Aim of the exercise: Look through the listing and report every line that has "Without" in it.

Data provided:
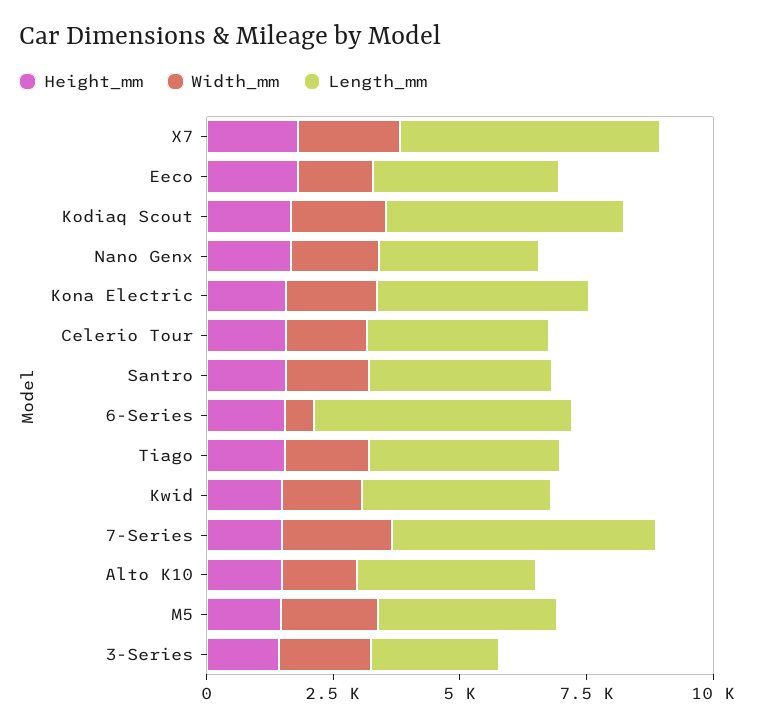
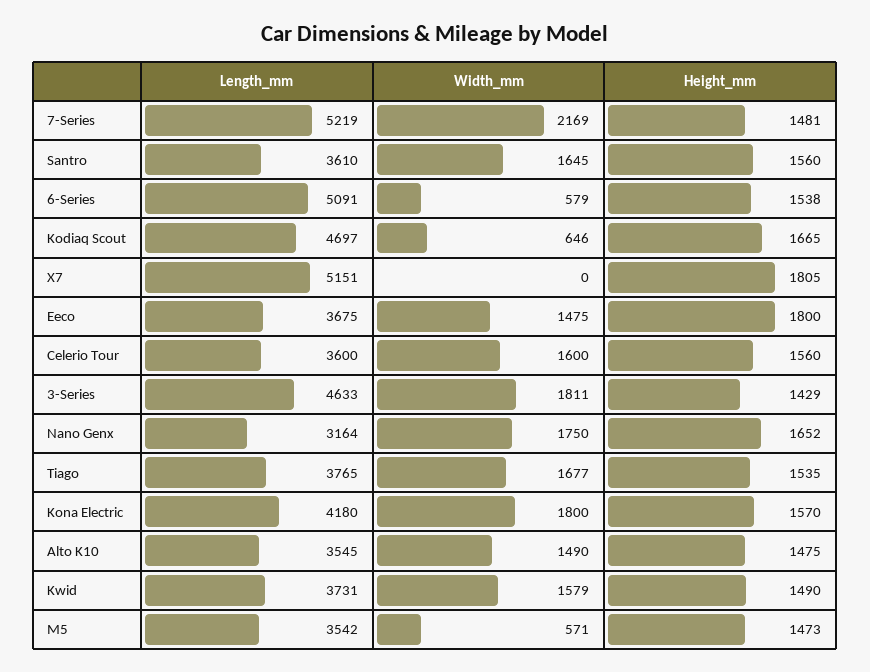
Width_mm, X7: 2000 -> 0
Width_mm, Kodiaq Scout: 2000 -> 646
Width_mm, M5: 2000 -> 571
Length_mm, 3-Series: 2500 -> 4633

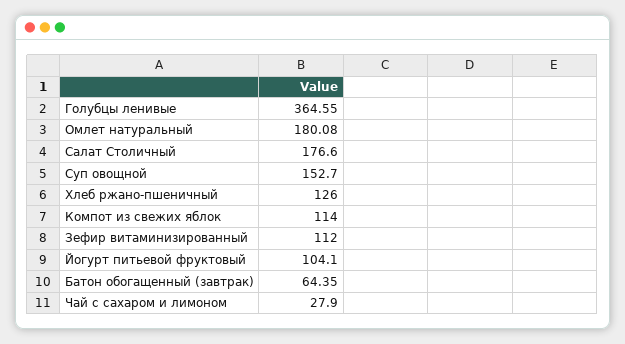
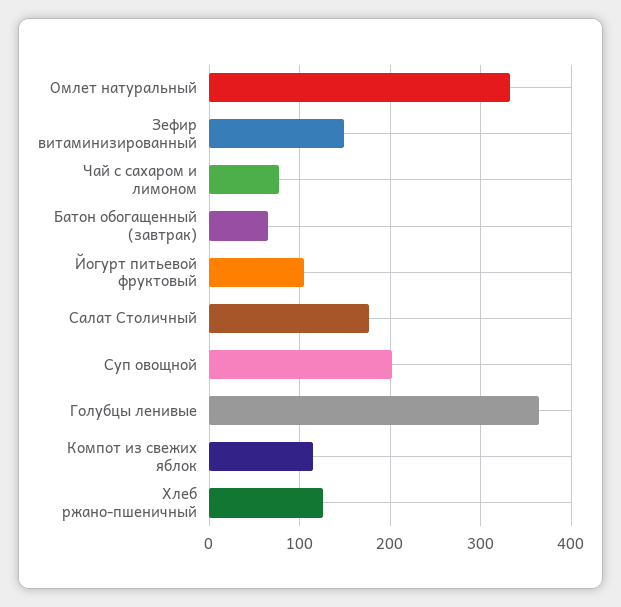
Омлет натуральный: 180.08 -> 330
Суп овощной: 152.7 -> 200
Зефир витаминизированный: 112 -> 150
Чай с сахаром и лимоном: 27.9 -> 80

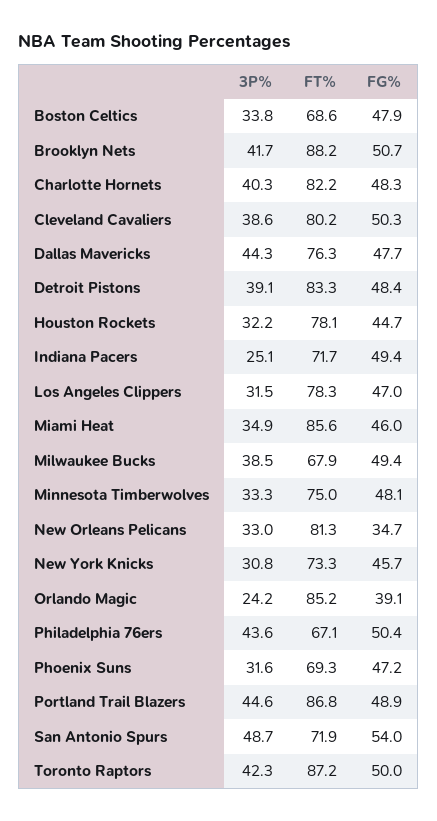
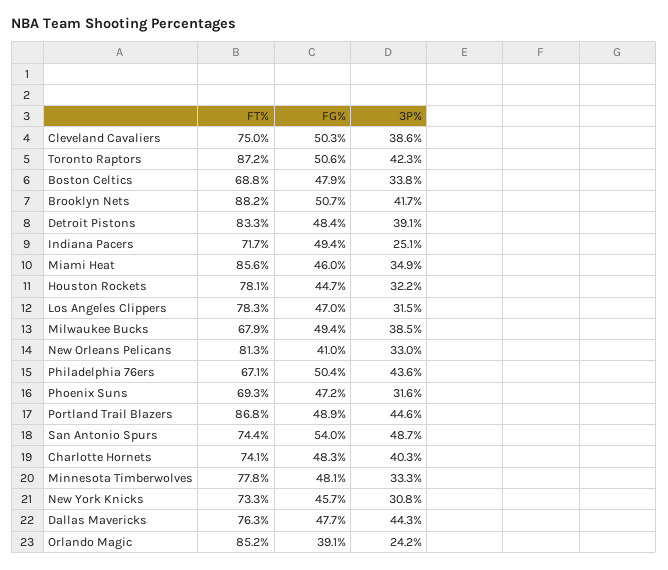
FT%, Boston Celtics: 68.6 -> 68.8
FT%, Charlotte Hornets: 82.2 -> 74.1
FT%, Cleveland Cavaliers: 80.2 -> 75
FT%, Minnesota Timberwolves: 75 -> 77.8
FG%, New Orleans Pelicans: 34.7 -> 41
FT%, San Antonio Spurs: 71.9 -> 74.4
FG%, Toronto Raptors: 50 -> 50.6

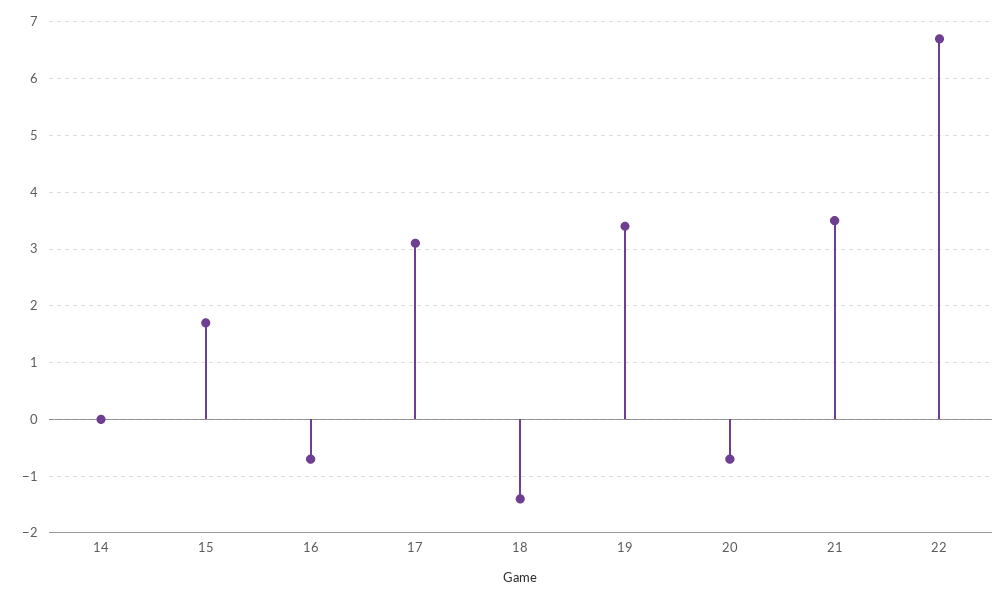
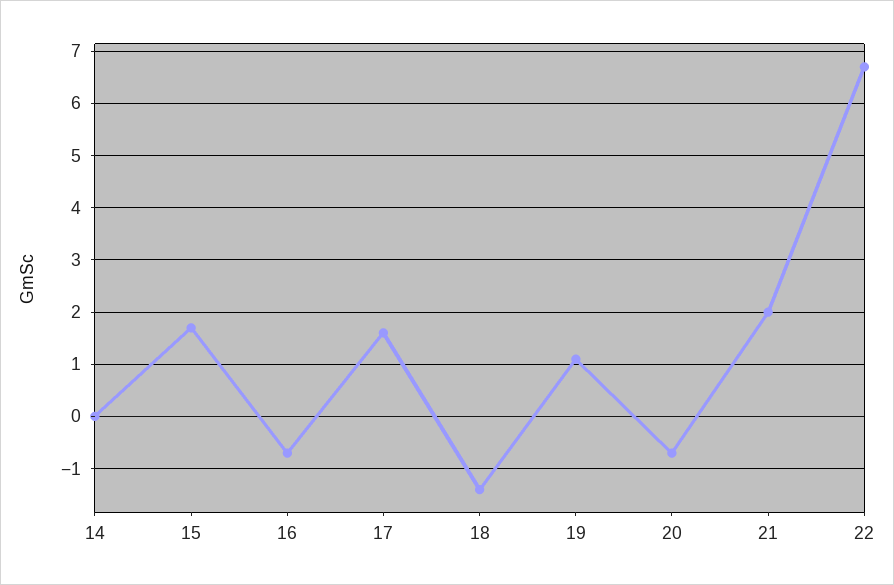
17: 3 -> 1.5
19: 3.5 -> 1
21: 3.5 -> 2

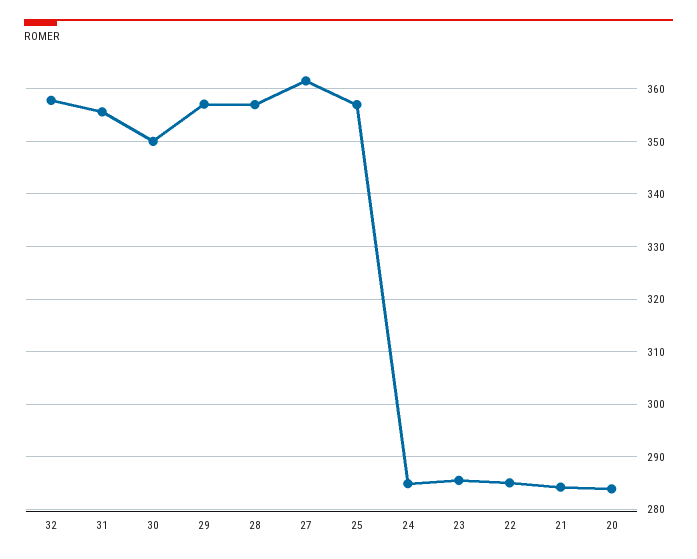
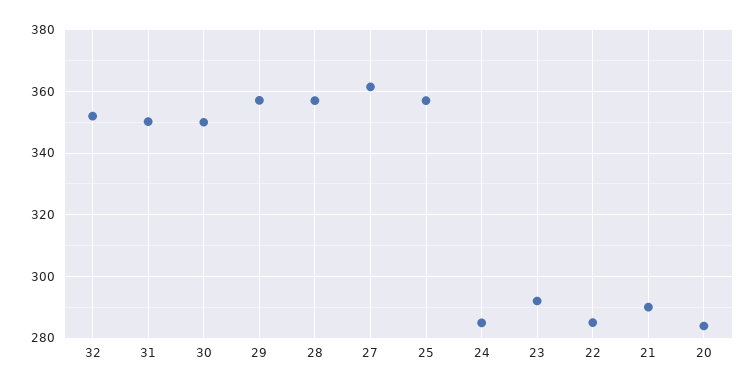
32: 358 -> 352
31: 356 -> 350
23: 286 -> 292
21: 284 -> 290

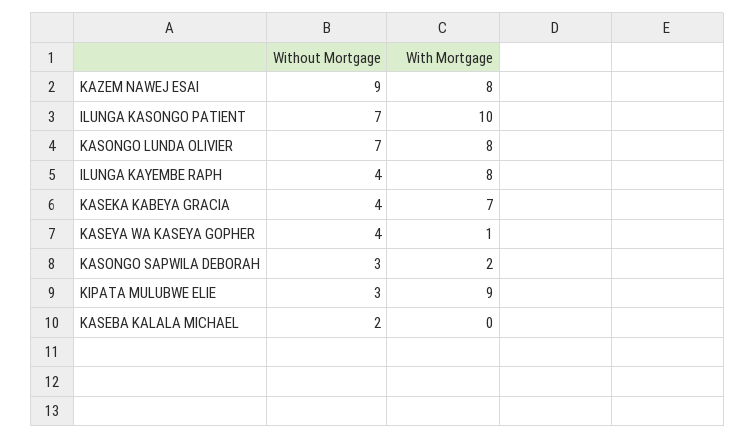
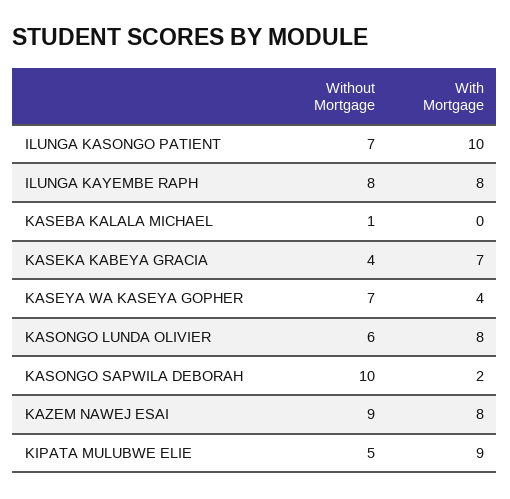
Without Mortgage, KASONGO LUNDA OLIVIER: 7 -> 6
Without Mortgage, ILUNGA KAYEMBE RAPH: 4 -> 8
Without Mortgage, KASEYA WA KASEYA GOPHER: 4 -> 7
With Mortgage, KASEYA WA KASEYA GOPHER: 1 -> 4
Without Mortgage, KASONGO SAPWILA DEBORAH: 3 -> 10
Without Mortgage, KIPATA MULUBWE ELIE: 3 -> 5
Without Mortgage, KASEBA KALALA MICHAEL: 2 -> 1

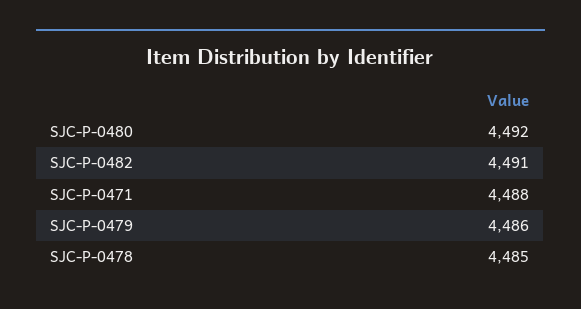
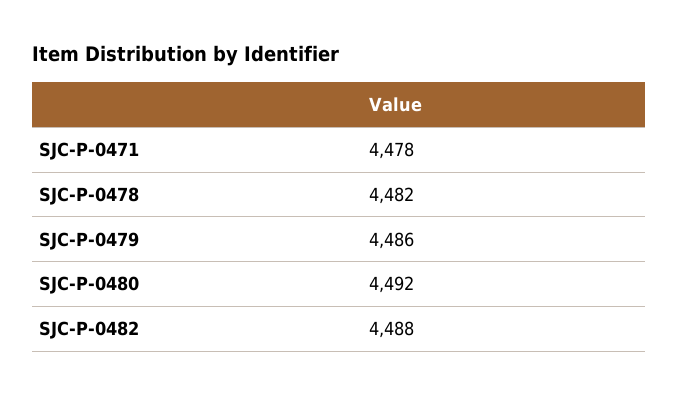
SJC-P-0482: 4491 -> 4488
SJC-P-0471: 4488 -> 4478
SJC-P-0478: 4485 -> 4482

Response area:
Without Mortgage, KASONGO LUNDA OLIVIER: 7 -> 6
Without Mortgage, ILUNGA KAYEMBE RAPH: 4 -> 8
Without Mortgage, KASEYA WA KASEYA GOPHER: 4 -> 7
Without Mortgage, KASONGO SAPWILA DEBORAH: 3 -> 10
Without Mortgage, KIPATA MULUBWE ELIE: 3 -> 5
Without Mortgage, KASEBA KALALA MICHAEL: 2 -> 1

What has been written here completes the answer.